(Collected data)

---

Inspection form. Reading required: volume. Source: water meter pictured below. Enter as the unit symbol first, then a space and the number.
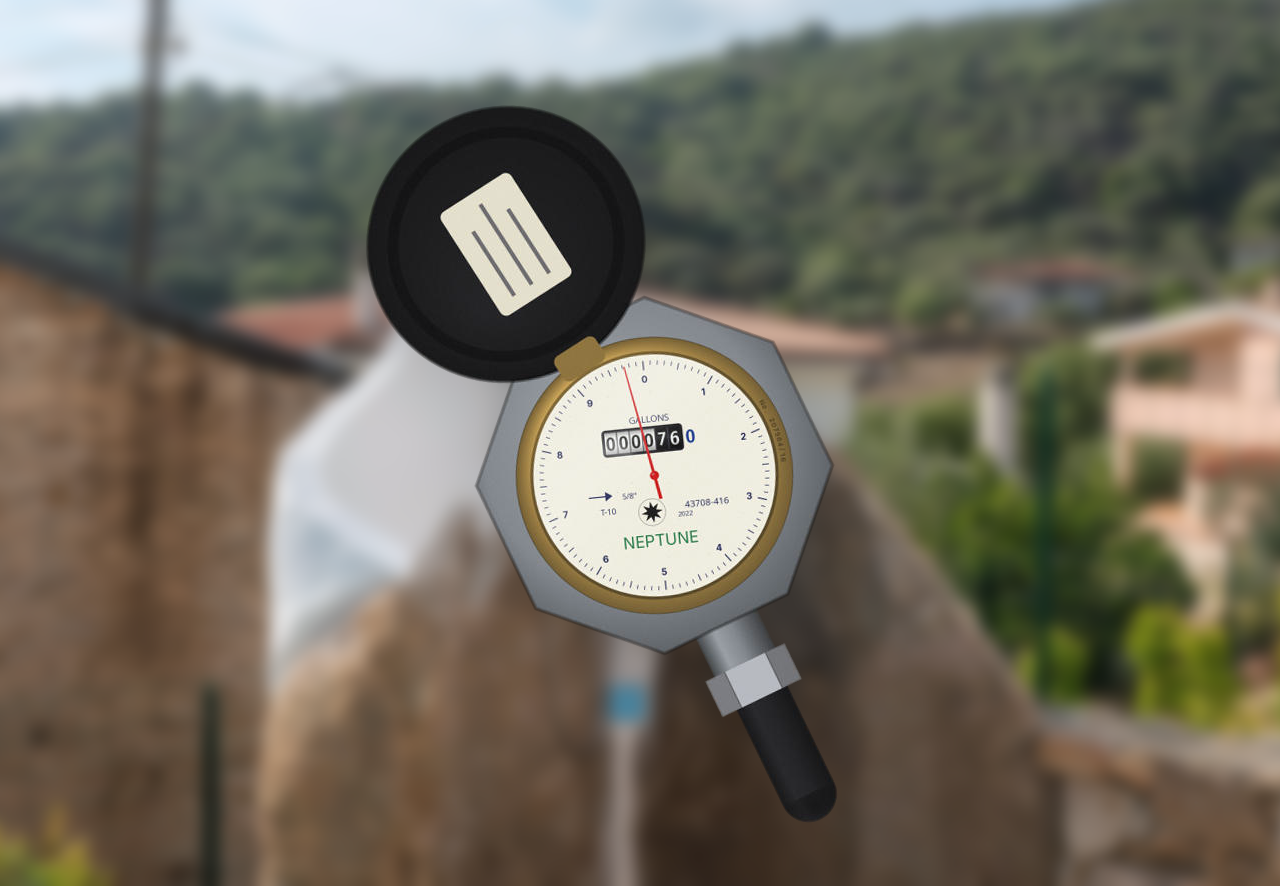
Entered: gal 759.7
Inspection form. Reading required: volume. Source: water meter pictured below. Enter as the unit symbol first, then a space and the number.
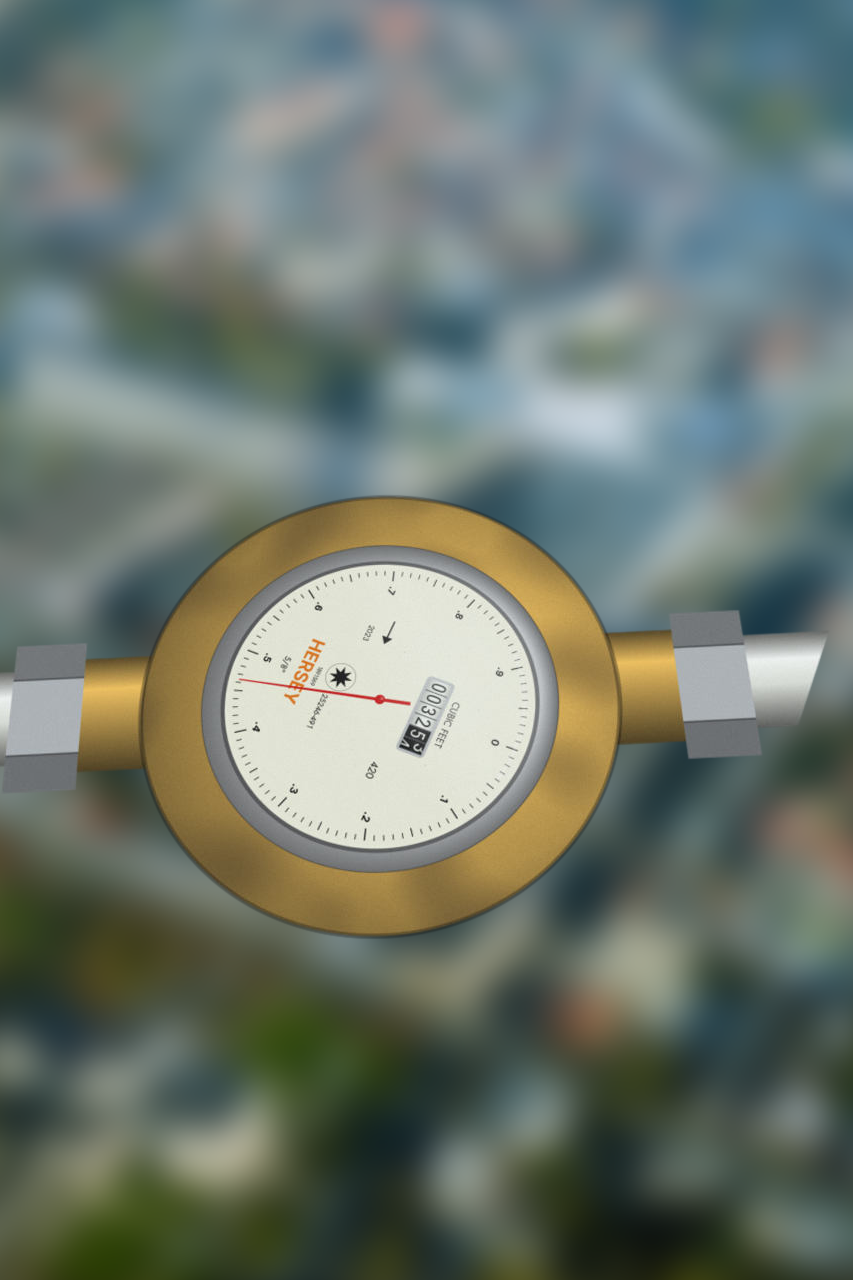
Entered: ft³ 3253.46
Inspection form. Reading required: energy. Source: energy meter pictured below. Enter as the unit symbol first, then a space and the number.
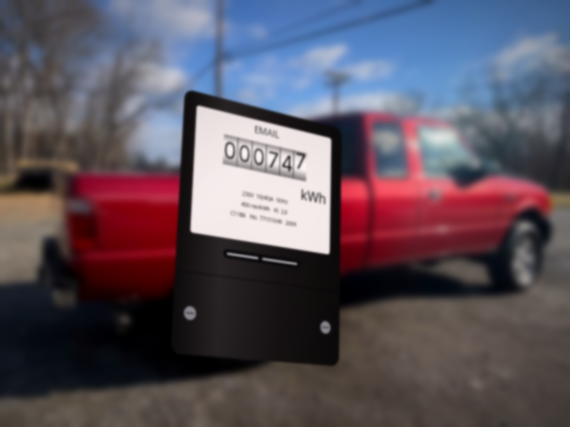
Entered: kWh 747
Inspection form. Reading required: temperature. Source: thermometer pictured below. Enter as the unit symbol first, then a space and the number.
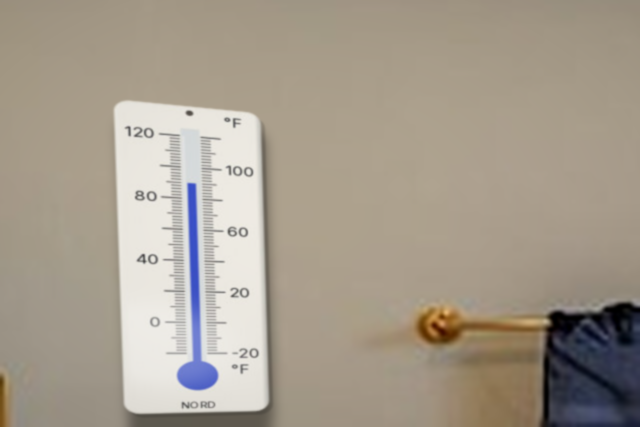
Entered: °F 90
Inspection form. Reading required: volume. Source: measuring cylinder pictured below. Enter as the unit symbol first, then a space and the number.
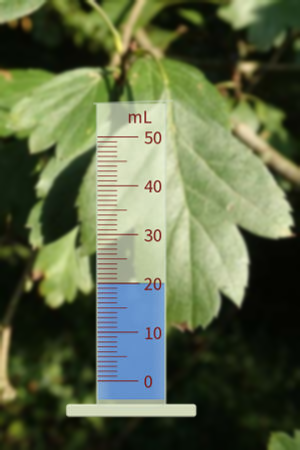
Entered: mL 20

---

— REQUIRED WORK —
Copy out every line of the rows above word for word, omitting the pictures.

— RESULT OF THE EXERCISE —
Inspection form. Reading required: volume. Source: water meter pictured below. Enter as the unit symbol first, then a space and the number.
Entered: gal 759.7
Inspection form. Reading required: volume. Source: water meter pictured below. Enter as the unit symbol first, then a space and the number.
Entered: ft³ 3253.46
Inspection form. Reading required: energy. Source: energy meter pictured below. Enter as the unit symbol first, then a space and the number.
Entered: kWh 747
Inspection form. Reading required: temperature. Source: thermometer pictured below. Enter as the unit symbol first, then a space and the number.
Entered: °F 90
Inspection form. Reading required: volume. Source: measuring cylinder pictured below. Enter as the unit symbol first, then a space and the number.
Entered: mL 20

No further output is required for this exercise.